- **Text passage**:
Thomas Hesse, the president of SonyBMG's global digital business division, said in a radio interview last week that its use of rootkits is not an issue to the everyday user."Most people don't even know what a rootkit is, so why should they care about it?" he said in the interview with radio company NPR.

The copy-restriction software is hidden so that music pirates cannot find and remove it, according to Hesse. "This is purely about restricting the ability to burn MP3 files in an unprotected manner," he said.

Although Sony does not appear to understand why people are concerned about the use of rootkits, the EMI Group has tried to distance itself from the controversy by stating that it does not use rootkits on its own products.

"EMI is not using any software that hides traces of the program. There is no 'rootkit' behaviour and there are no processes left running in the background," an EMI spokesman said last week
 
They (Sony) will soon care if people who installed their rootkit get hit with this:

Is this corporate incompetence or arrogance?



Men occasionally stumble over the truth, but most of them pick themselves up and hurry off as if nothing ever happened.

Sir Winston Churchill
 
I'd say arrogance. Sony got hit this past summer with a huge fine for posting superlative reviews for their movies from a reviewer that didn't exist. If a company gets caught doing something illegal and refuses to admit wrongdoing, it's arrogance. [flame]

[soapbox]Don't even get me going on the company doing something illegal/immoral in the first place.

- **Records supplied**:

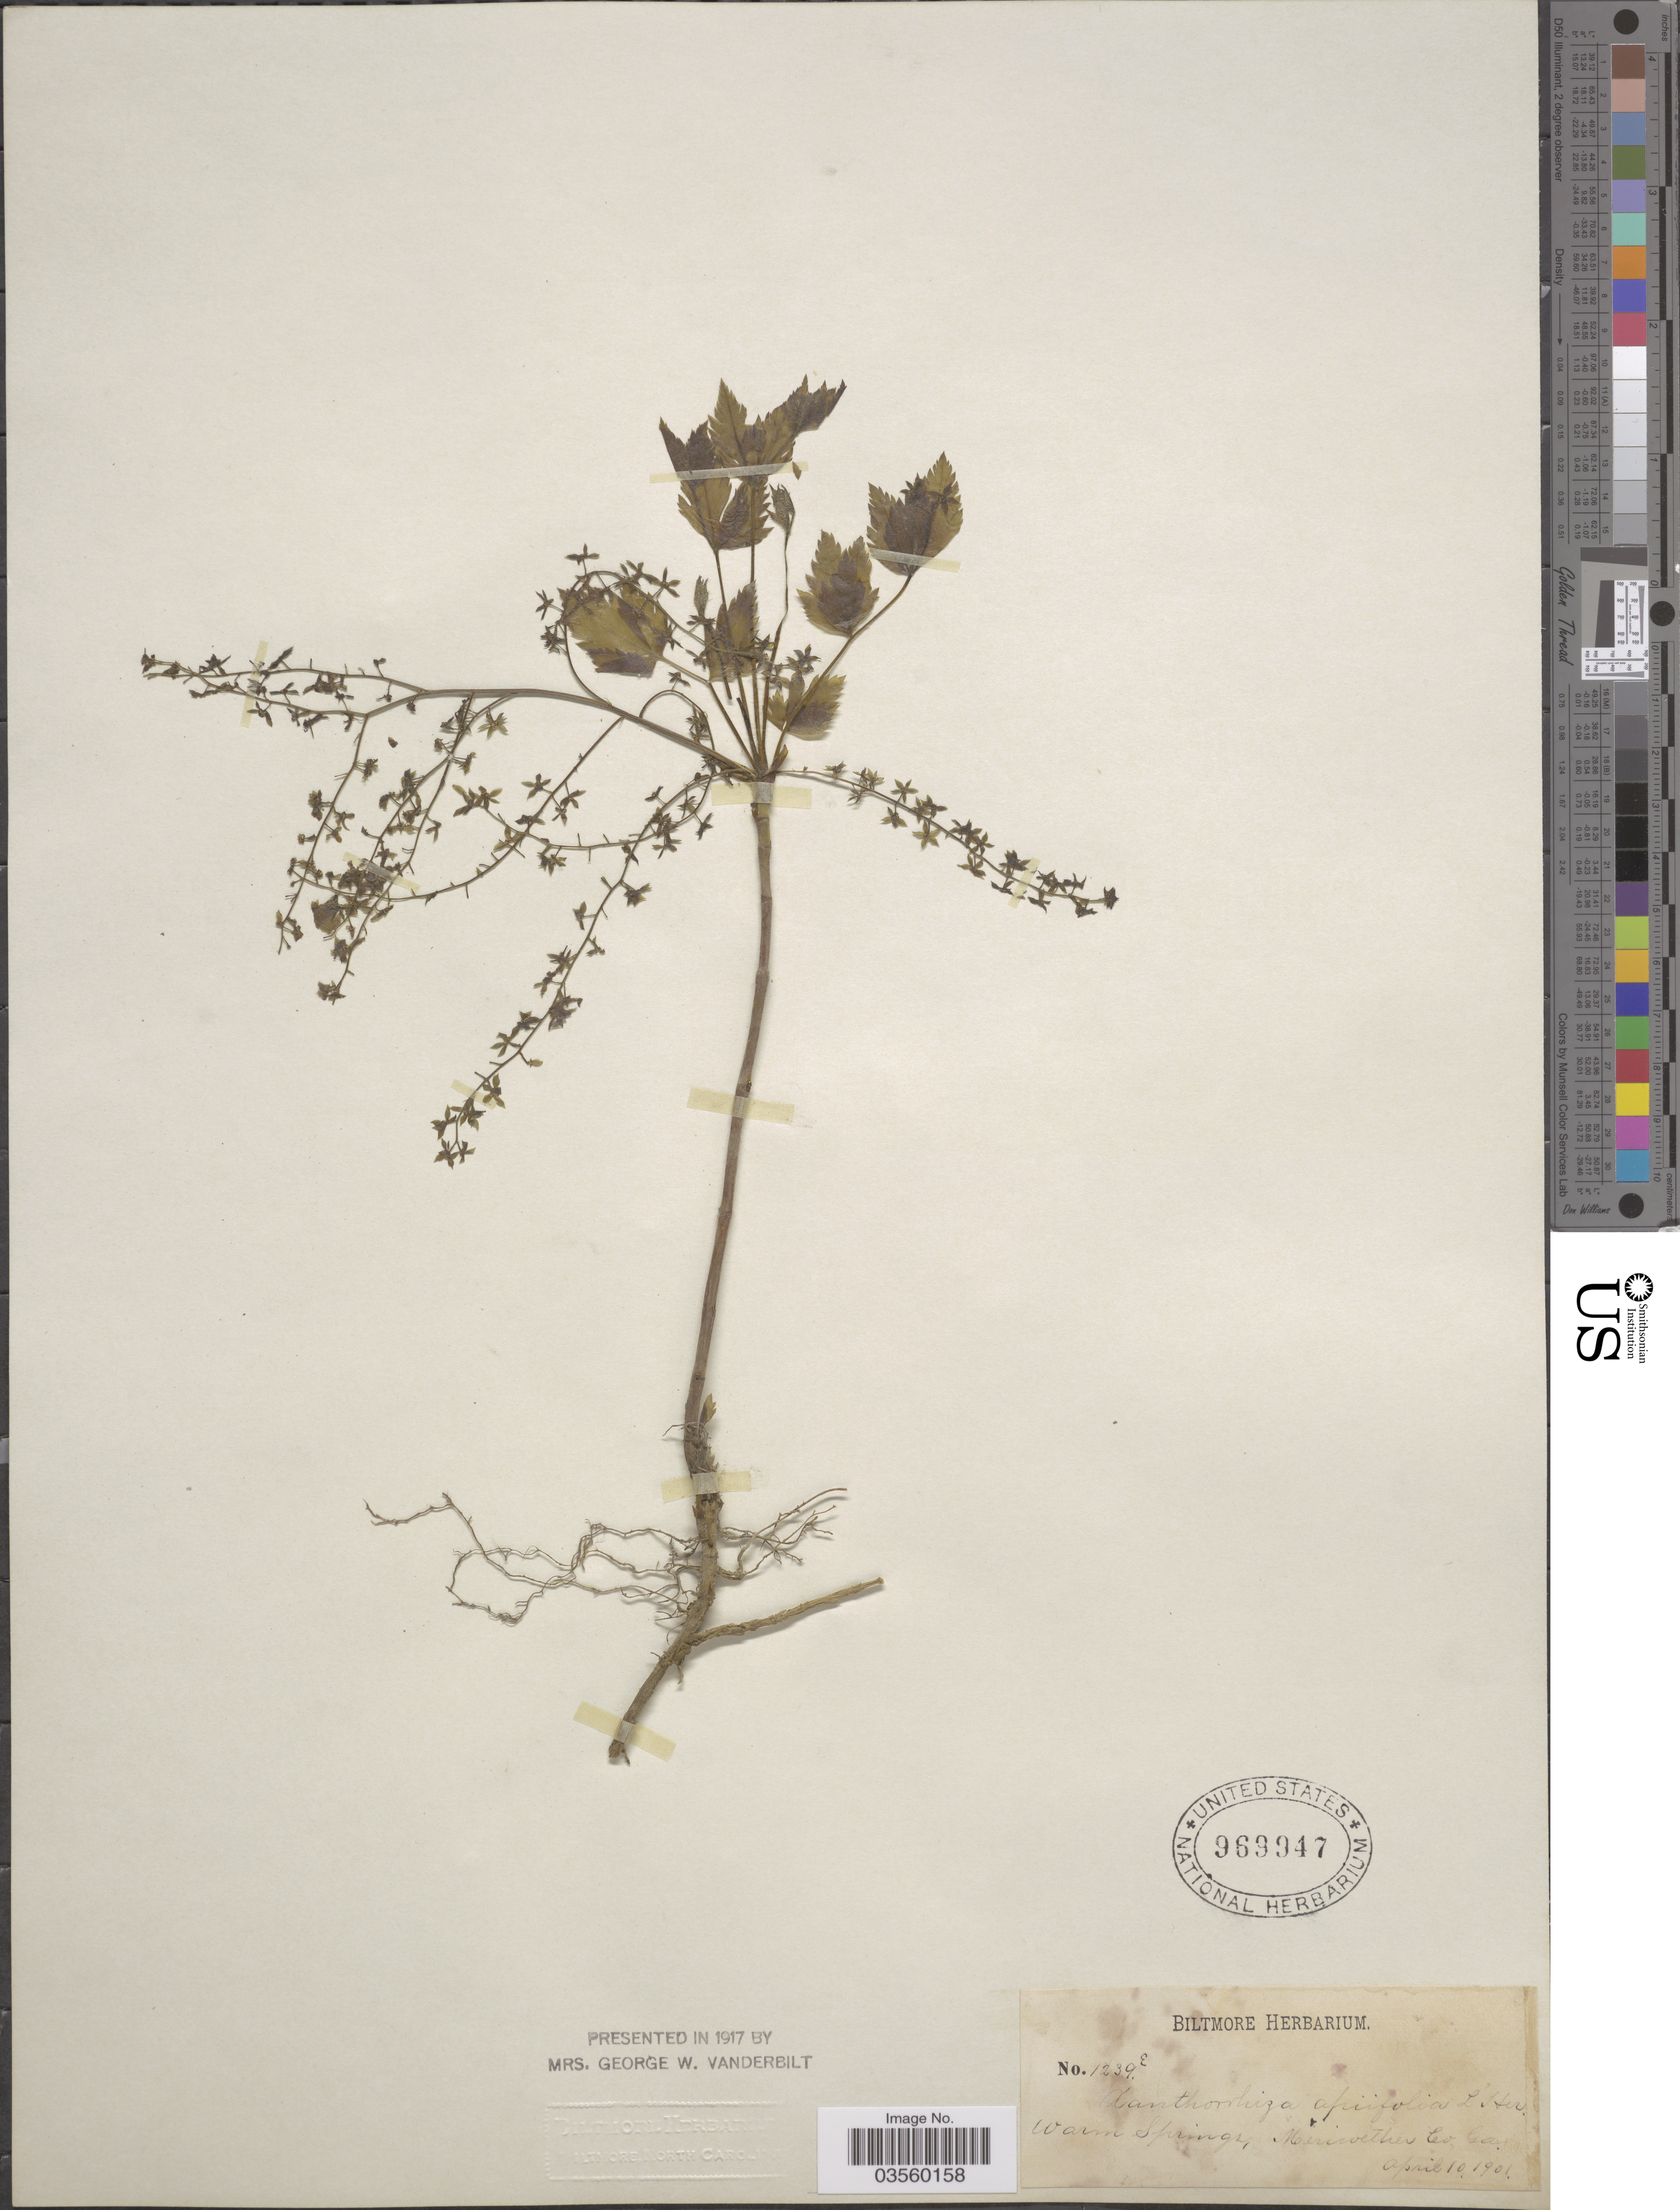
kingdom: Plantae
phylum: Tracheophyta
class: Magnoliopsida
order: Ranunculales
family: Ranunculaceae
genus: Xanthorhiza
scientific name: Xanthorhiza apiifolia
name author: L'Hér.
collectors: ex herb. Biltmore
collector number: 1239e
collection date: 1901-04-10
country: United States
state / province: Georgia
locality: Warm Springs, Meriwether Co.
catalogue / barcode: US 969947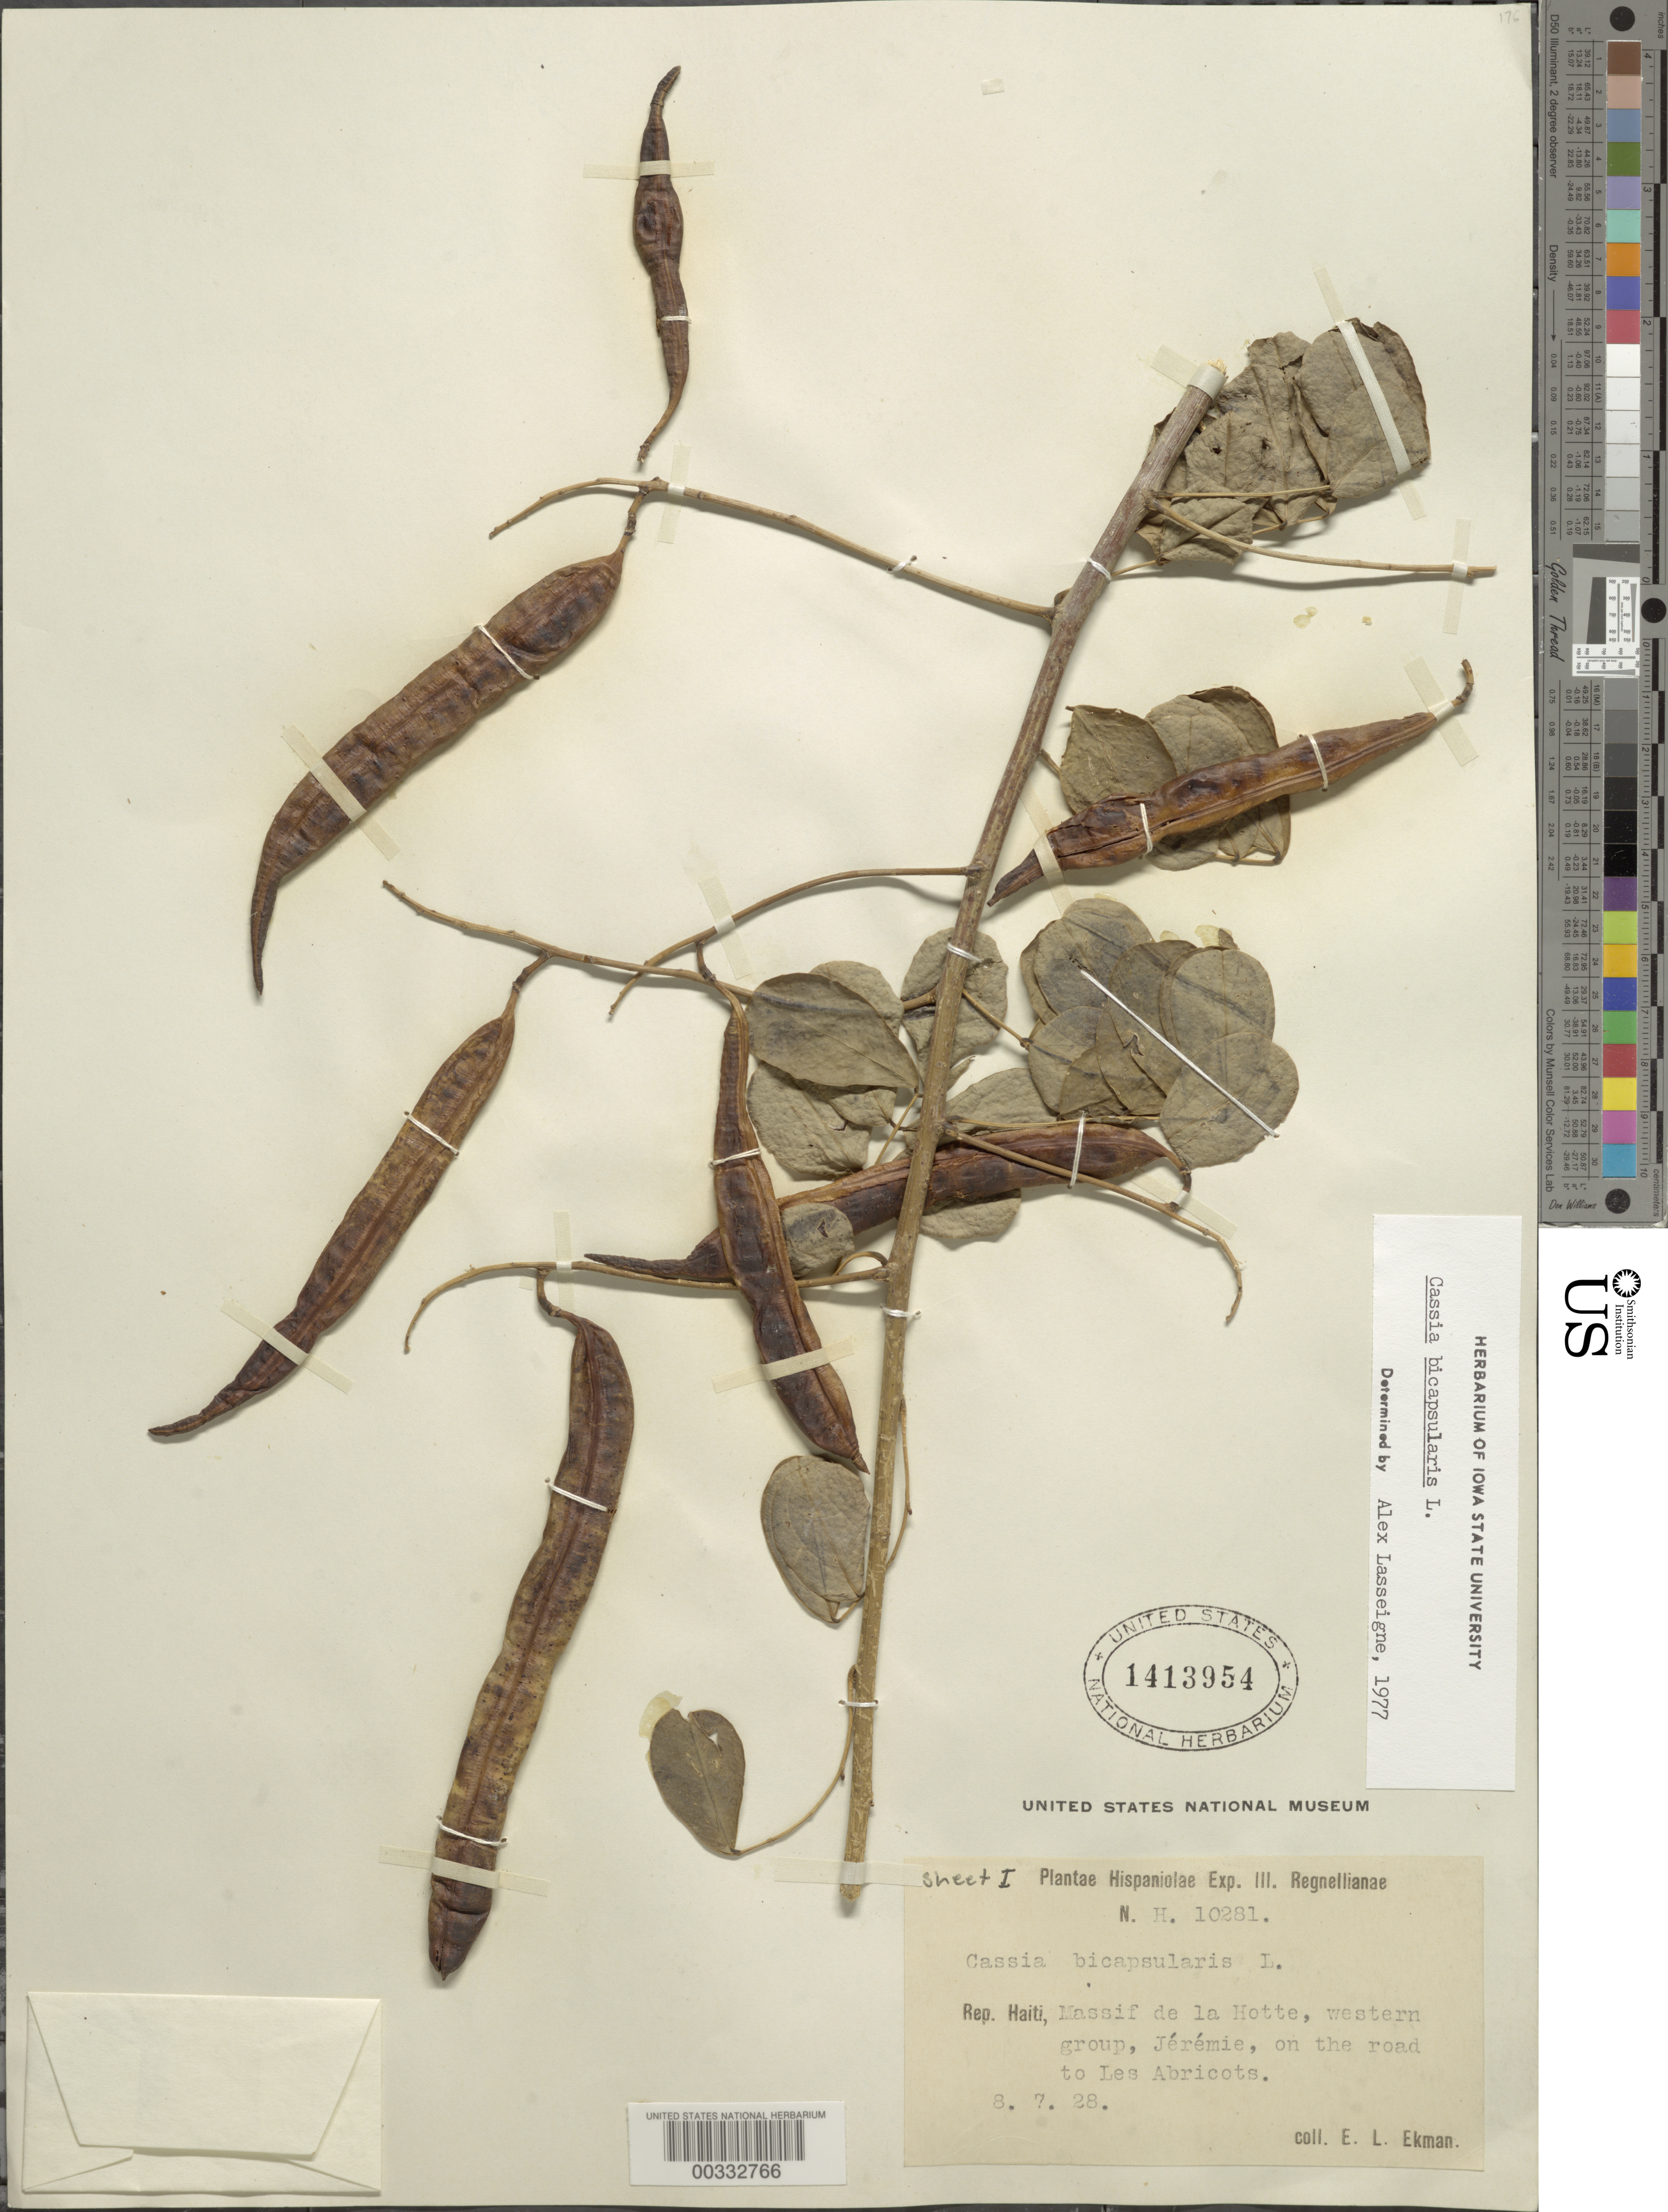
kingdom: Plantae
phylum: Tracheophyta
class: Magnoliopsida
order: Fabales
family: Fabaceae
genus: Senna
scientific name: Senna bicapsularis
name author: (L.) Roxb.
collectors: E. L. Ekman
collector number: N.h.10281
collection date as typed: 08 Jul 1928 or 07 Aug 1928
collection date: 1928-07-08 or 1928-08-07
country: Haiti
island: Hispaniola Island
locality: Massif de la hotte, western group, jeremie, on the road to les abricots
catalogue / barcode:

- **Your goal**: Pick up the passage on Sony's use of rootkits and continue it from its last sentence. This exercise does not require the entries.

- **Answer to the exercise**:
James P. Cottingham
-----------------------------------------
[sup]I'm number 1,229!
I'm number 1,229![/sup]
 
This whole issue is ludicrous and crazy.

It's like buying a cassette tape with a spycam inside it to make sure you can't dub it for your buddy.

I don't know how this could pass for legal in any sense.

Just because you agree to something, even in a contract (or especially in a EULA), doesn't make it inherently legal, valid, or enforceable.

If I sell you some crack and then try to sue you for not paying for it, I can't because selling crack isn't legal in the first place.

As far as I know, compromising the security systems of other people isn't legal either.

It's at least unethical and evil, anyway.
 
Interesting...

However, I still am watching this with more than a bit of interest. Sony has come under attack from the PC world, there's still no word if the Mac world will now be left alone.

Additionally, this is a temporary suspension of the DRM. It isn't Sony saying "we give, we were wrong."

This isn't over yet.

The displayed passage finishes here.